Le rapport final de la mission chargée de formuler des propositions pour développer les espaces de travail collaboratif, animée par Patrick Levy Waitz, apporte de nombreuses données sur le maillage territorial « tiers lieux ».
Les auteurs du rapport estimaient, en debut de mission qu’il en existait 600 tiers lieux en France. «On les appelle «coworking» « Fablab », « atelier partagé », « Living Lab », « garage solidaire », « social place », « makerspace », ou encore « friche culturelle » : ils visent la création, la formation, l’apprentissage. Ils valorisent le partage, la solidarité, « le faire ». Ils sont en mouvement dans une société, hybride dans un environnement en profonde mutation ».
Plutôt que de procéder à un nouvel (et impossible) recensement, la mission s’est appuyée sur les résultats de 15 bases de données existantes et procédé à leur recoupement par géolocalisation. La mission estime, à l’issue de ses travaux, à 1800 le nombre des tiers lieux existants : 1463 tiers lieux identifiés et près de 1800 si on y ajoute les 20% de tiers lieux que la mission estime n’avoir pas encore repérés).
Deux grands types de tiers lieux ont ainsi été distingués :
- Tiers lieux à dominante coworking, où les espaces de travail partagés constituent le coeur de l’activité ;
- Tiers lieux à dominante fablab, où la fabrication, à travers la mise à disposition de machines et d’outils, est le coeur de l’activité.
Les tiers lieux à dominante coworking représentent 76% des 1463 tiers lieux identifiés.

(Liste des données)
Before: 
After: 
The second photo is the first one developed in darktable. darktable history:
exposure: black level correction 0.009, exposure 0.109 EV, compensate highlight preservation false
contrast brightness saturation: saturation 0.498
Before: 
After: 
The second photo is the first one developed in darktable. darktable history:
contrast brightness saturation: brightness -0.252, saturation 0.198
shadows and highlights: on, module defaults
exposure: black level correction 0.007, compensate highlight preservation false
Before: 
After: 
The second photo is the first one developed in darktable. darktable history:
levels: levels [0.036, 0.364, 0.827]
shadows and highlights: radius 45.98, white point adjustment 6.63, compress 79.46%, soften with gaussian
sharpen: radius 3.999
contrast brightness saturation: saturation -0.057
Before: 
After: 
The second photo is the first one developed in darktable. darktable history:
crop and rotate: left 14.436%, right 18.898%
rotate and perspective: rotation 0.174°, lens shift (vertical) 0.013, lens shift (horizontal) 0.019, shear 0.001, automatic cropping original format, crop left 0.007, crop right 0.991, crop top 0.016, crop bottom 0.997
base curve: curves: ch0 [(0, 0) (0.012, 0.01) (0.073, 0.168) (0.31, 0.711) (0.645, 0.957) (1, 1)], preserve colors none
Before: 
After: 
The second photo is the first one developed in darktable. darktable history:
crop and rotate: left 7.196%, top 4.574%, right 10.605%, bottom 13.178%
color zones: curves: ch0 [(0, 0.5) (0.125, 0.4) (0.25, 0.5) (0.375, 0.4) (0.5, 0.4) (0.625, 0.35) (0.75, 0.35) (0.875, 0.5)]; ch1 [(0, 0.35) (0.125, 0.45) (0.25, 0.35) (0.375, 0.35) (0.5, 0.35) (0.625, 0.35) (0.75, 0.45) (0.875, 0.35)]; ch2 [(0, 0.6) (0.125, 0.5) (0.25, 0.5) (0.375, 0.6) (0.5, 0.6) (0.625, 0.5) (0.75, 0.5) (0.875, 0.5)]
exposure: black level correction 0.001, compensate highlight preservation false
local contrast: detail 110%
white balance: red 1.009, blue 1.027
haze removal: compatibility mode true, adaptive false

(Exercices à faire)
1 – Répondez à ces questions sur le texte consacré aux tiers lieux :
(a) Combien de tiers lieux les auteurs du rapport estimaient-ils exister en France au début de la mission ?
(b) Sur combien de bases de données existantes la mission s'est-elle appuyée ?
(c) Quelle part des 1463 tiers lieux identifiés représentent ceux à dominante coworking ?
2 – Recopiez, dans le texte consacré aux tiers lieux, le passage allant de « Deux grands types » jusqu'à « tiers lieux identifiés. ».
Appuyez-vous uniquement sur le texte pour répondre.

(Corrigé des exercices)
1 –
(a) 600 tiers lieux.
(b) 15 bases de données.
(c) 76 %.

2 –
Deux grands types de tiers lieux ont ainsi été distingués :
- Tiers lieux à dominante coworking, où les espaces de travail partagés constituent le coeur de l’activité ;
- Tiers lieux à dominante fablab, où la fabrication, à travers la mise à disposition de machines et d’outils, est le coeur de l’activité.
Les tiers lieux à dominante coworking représentent 76% des 1463 tiers lieux identifiés.